Ever since Lea Verou mentioned about the possibilities of CSS3 Gradients, I have been using them in various shapes and sizes as a replacement for background images. I recently worked on a project which uses a bunch of circles as a decorative background. gf3 suggested that the circles would look much better like bokeh. Today, I finally got down to creating them.
Result
Design of the Bokeh
I referred to some pictures of bokeh, and these were their defining characteristics:
- There should be groups of circles with same color (each circle outlined with the more opaque version of the fill). In each group, circles are close to each other.
- The color transition from one color group to the other can be accomplished with a very blurry second color group radial gradient overlaid on the first group.
- Each color group needs to have a very blurry large background circle to base the rest of the circles from.
- Each color group has 2 or more of smaller circles and one big blurry circle as a base.
- Colors used are almost transparent so that the background color shows through, and the colors mix well when they are overlaid.
Implementation
Here is how a single “tile” looks like:
The black background is the size of the “tile”, set by background-size
property (the grey area is where our circles spill over). In our demo it is 300px square. Each of these circles is a background image (all gradients are background images), and have a default background-size
property set to the top left corner of the tile, which means, the center of each of the circle is at the intersection of the yellow lines in the image above.

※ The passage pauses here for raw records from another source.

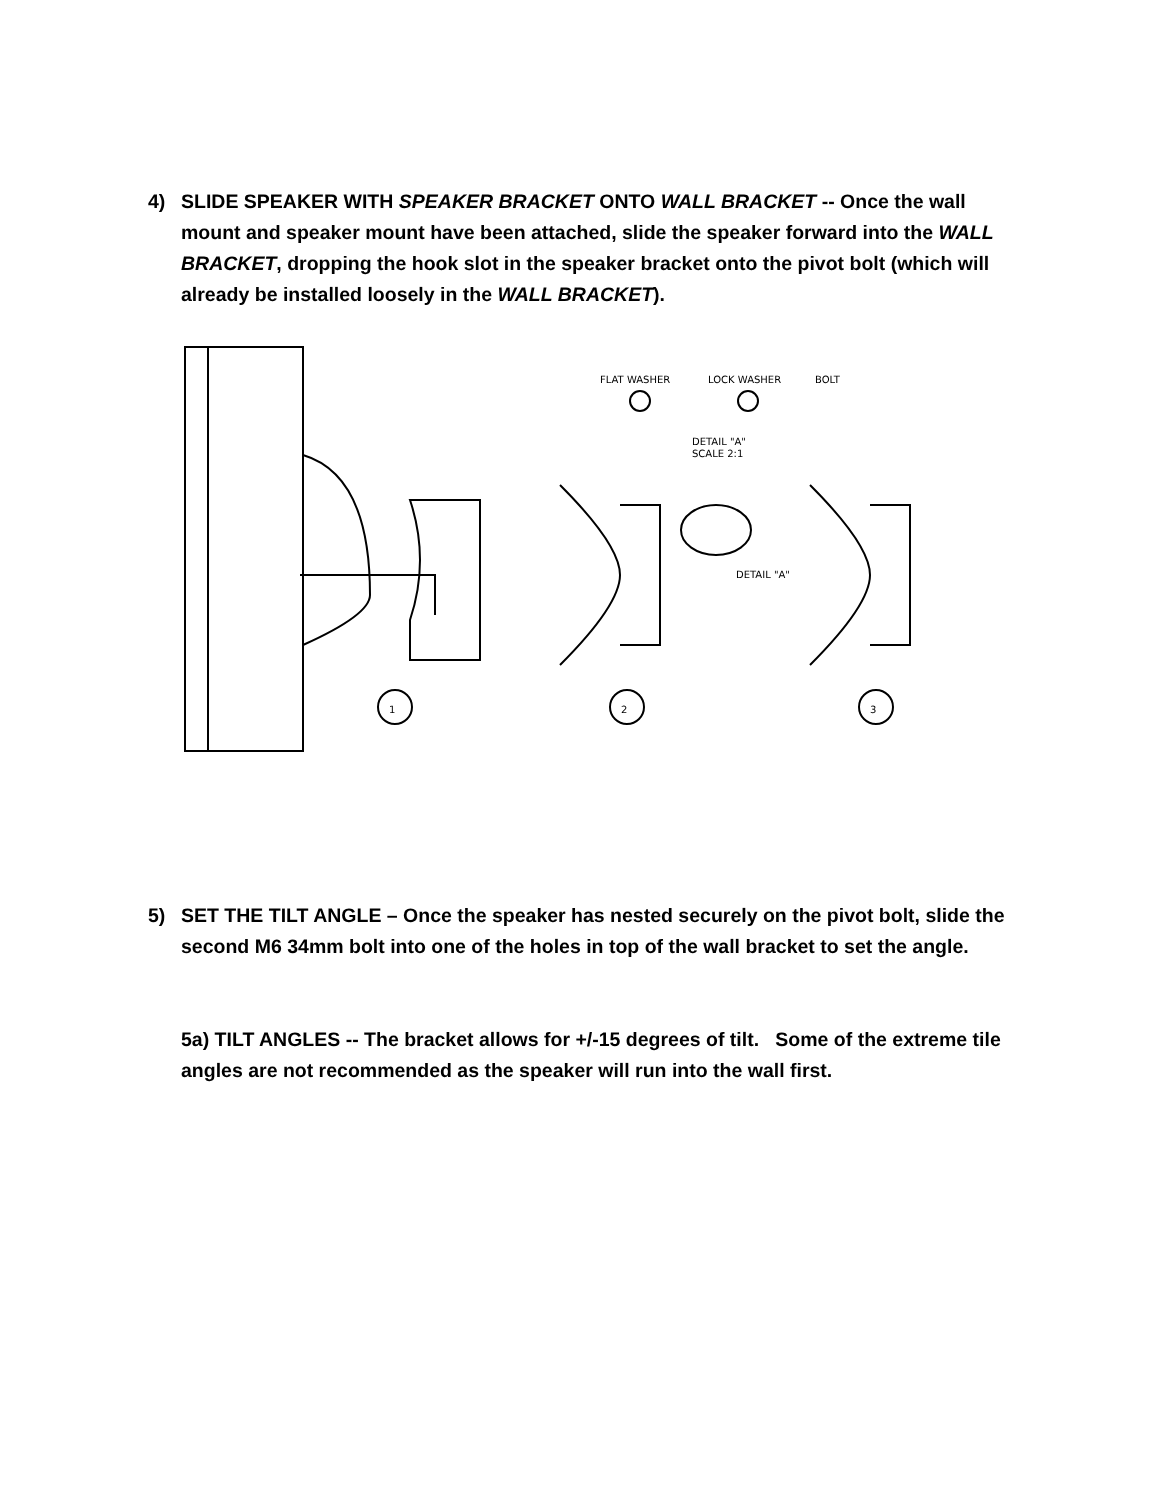4) SLIDE SPEAKER WITH SPEAKER BRACKET ONTO WALL BRACKET -- Once the wall mount and speaker mount have been attached, slide the speaker forward into the WALL BRACKET, dropping the hook slot in the speaker bracket onto the pivot bolt (which will already be installed loosely in the WALL BRACKET).
FLAT WASHER
LOCK WASHER
BOLT
DETAIL "A"
SCALE 2:1
DETAIL "A"
1
2
3
5) SET THE TILT ANGLE – Once the speaker has nested securely on the pivot bolt, slide the second M6 34mm bolt into one of the holes in top of the wall bracket to set the angle.
5a) TILT ANGLES -- The bracket allows for +/-15 degrees of tilt. Some of the extreme tile angles are not recommended as the speaker will run into the wall first.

Then, we use background-position
to offset them into places we want.
By tweaking the background-position
for each of the gradient images, we also move the center of each of the circle - shown in the image above relatively. Do note that what actually moves is the top left corner, but I find it easier to visualize the positioning of radial gradients in this manner.

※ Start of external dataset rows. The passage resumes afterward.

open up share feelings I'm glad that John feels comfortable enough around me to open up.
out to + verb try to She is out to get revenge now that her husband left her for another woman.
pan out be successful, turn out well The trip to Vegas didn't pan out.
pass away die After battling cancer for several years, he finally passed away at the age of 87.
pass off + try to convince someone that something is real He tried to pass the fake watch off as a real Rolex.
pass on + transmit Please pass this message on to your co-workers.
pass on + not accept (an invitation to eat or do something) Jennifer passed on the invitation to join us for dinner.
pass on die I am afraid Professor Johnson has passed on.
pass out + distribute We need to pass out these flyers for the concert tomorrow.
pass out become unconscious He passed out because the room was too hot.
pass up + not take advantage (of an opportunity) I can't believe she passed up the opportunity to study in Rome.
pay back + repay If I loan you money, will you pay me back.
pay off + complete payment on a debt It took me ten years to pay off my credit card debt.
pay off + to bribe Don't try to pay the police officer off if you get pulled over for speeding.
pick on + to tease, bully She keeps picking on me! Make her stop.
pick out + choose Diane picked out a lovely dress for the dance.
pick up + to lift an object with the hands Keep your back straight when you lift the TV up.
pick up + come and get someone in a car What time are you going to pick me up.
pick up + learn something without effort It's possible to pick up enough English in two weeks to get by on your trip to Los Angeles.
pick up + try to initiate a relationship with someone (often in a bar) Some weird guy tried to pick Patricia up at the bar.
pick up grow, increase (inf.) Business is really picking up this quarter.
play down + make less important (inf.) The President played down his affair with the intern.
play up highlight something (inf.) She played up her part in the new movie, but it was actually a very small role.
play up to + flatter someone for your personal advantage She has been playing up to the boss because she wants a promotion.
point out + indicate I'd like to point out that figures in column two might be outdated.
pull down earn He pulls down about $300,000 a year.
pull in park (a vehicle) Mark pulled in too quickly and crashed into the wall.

By using background-repeat
, we can repeat our bokeh across the screen! You can tweak the tile size so you can get some interesting effects.
Needless to say, this demo only works on Firefox 3.6+, Safari 4+, Chrome 10+ all of which support CSS3 radial gradients as it has been finalized in the spec (support is coming soon in Opera 11).
Update
Alexis has kindly provided an SVG that would work as well for browsers that do not support gradients! I have updated the demo to use Modernizr to detect for gradients, and serve the SVG version if the browser does not support it. Whee! Thanks Alexis!